Approximately 80% of Fortune 1000 companies report that retaining talent is a major issue for them, and nearly half are planning to offer more generous compensation packages next year to keep employees on the payroll. While money certainly plays a part in building employee loyalty, it's clearly not enough in today's work environment. Compensation is important, but most employees consider it a right - an exchange for the work one does.

Study after study has shown that praise and recognition tend to build employee loyalty. People want to feel that what they do makes a difference. Money alone does not do this; personal recognition does.

Employers often fail to realize that some of the most effective things they can do to develop and sustain motivated, committed employees cost very little or nothing at all.

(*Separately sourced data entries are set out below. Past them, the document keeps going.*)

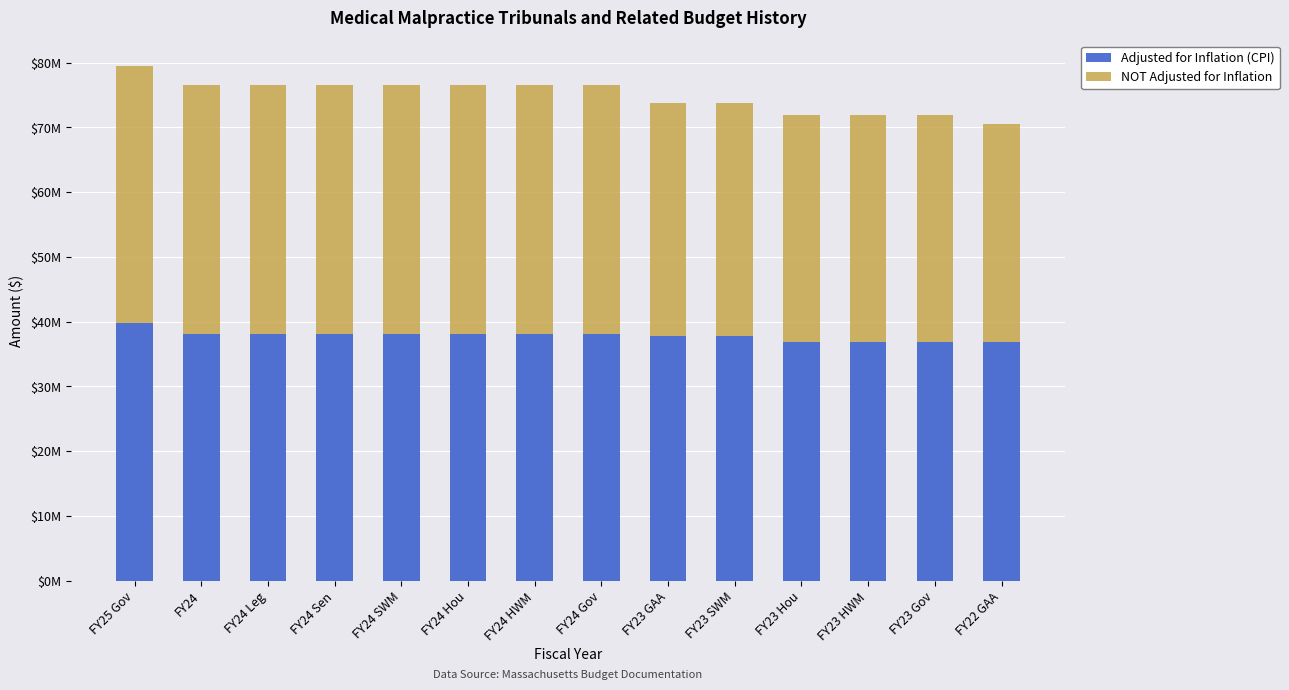

What is the sum of all NOT Adjusted for Inflation values?

519355215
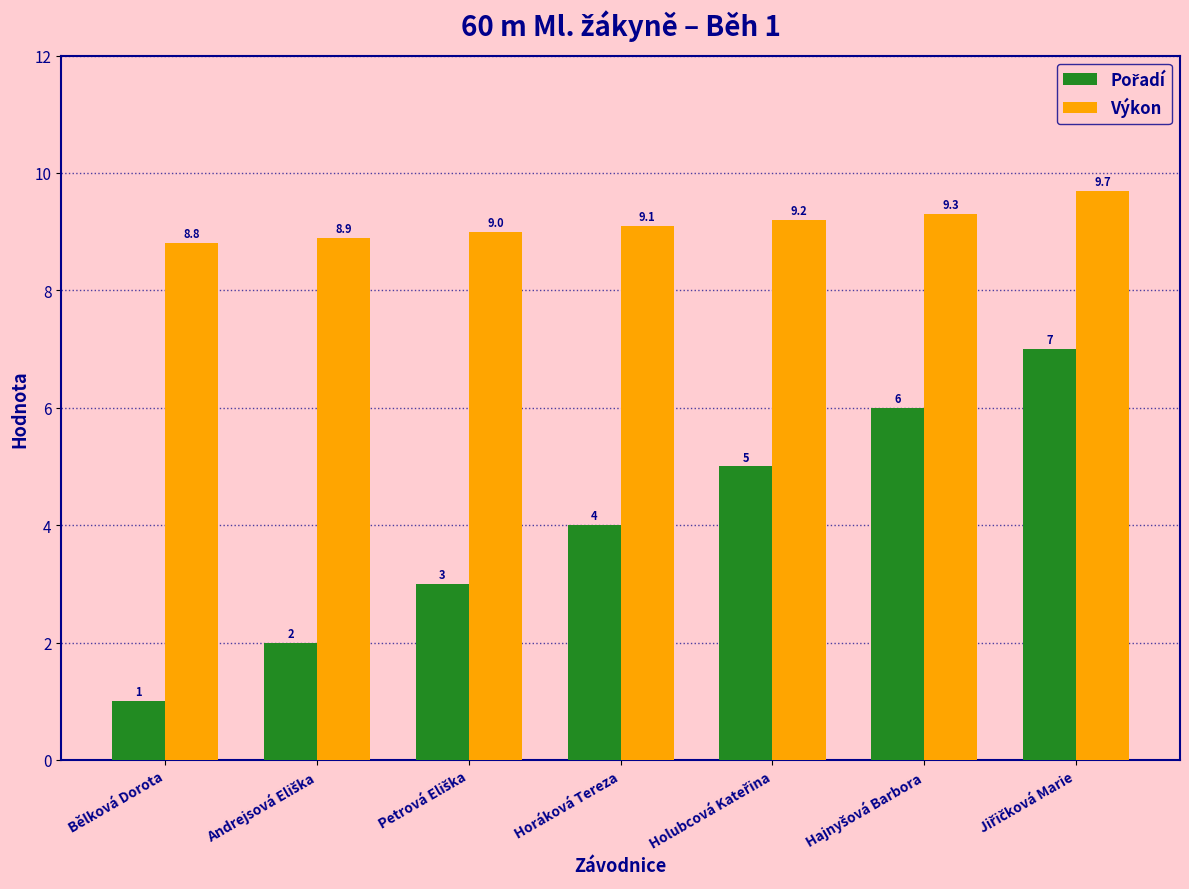

What is the greatest value displayed?

9.7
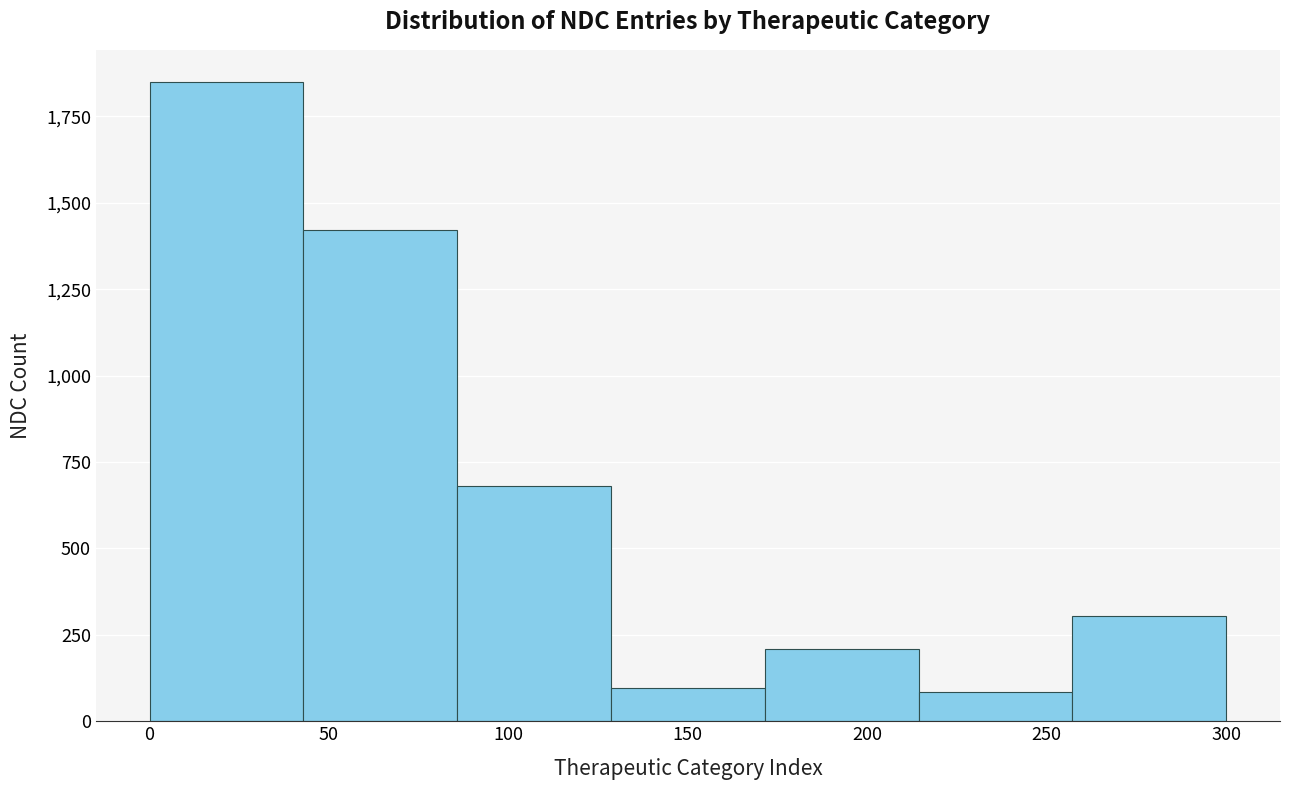

Reading left to right, list every bar in this chart as the range it spans on the x-axis followed by its height. Neither the bar edges nor the heights are printed on the chart, so give them approximately, as read against the axes.

0 to 45: 1850
45 to 85: 1400
85 to 130: 700
130 to 170: 100
170 to 215: 200
215 to 255: 100
255 to 300: 300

Consider the power of "the five I's":

  • Interesting work. No one wants to do the same boring job over and over, day after day. And while any job will always require some boring, repetitive tasks, everyone should have at least a part of their job be of high interest to them.
  • Information. Information is power, and employees want to be empowered with the information they need to know to do their jobs better and more effectively. And, more than ever, employees want to know how they are doing in their jobs and how the company is doing in its business. Open the channels of communication in an organization to allow employees to be informed, ask questions, and share information.
  • Involvement. Managers today are faced with an incredible number of opportunities and problems and, as the speed of business continues to increase dramatically, the amount of time that they have to make decisions continues to decrease. Involving employees in decision making, especially when the decisions affect them directly, is both respectful and practical. Those closest to the problem typically have the best insight as to what to do. As you involve others, you increase their commitment and ease in implementing new ideas or change.
  • Independence. Few employees want their every action to be closely monitored. Most employees appreciate having the flexibility to do their jobs as they see fit. Giving people latitude increases the chance that they will perform as you desire - and bring additional initiative, ideas, and energy to their jobs.
  • Increased visibility. Everyone appreciates getting credit when it is due. Occasions to share the successes of employees with others are almost limitless. Giving employees new opportunities to perform, learn, and grow as a form of recognition and thanks is highly motivating for most people.